How do you determine guidelines for content reuse in all these situations? It comes down to the intersection content reuse and effort reduction. CAN you do it? Maybe. Do you WANT to? That depends a lot on who is answering the question and why they're motivated to do it at all (or unmotivated, sometimes). SHOULD you? That's the hard one. It always comes down to cost versus benefit. This presentation will focus on the point where these intersect.
This presentation will serve people already working in documentation and single-sourcing environments the tools to determine the answers to these questions—"what gets done?" and "how far to go?"—up front. For people in engineering and project management, it will help them understand what benefits their organizations can gain through efficiencies gained at the places that their systems intersect the others. Together, understanding repurposing and reusing content in can save people a lot of wasted effort, time, and money because it eliminates the problem of "invisible assumptions."

## What you have to do
Repeat word for word the part of the passage on content reuse that starts at the words "How do you determine" and ends after "where these intersect.". The passage on content reuse can be handled without the data that follows it.

## Dataset section
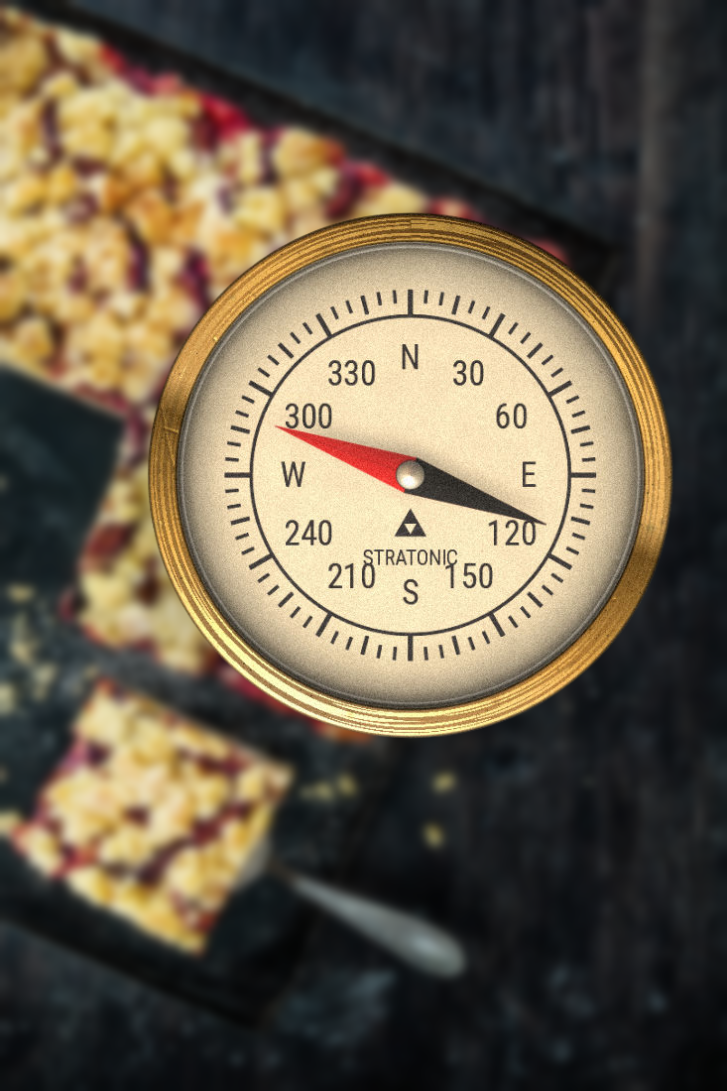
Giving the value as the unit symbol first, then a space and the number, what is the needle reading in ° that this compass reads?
° 290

## Task answer
How do you determine guidelines for content reuse in all these situations? It comes down to the intersection content reuse and effort reduction. CAN you do it? Maybe. Do you WANT to? That depends a lot on who is answering the question and why they're motivated to do it at all (or unmotivated, sometimes). SHOULD you? That's the hard one. It always comes down to cost versus benefit. This presentation will focus on the point where these intersect.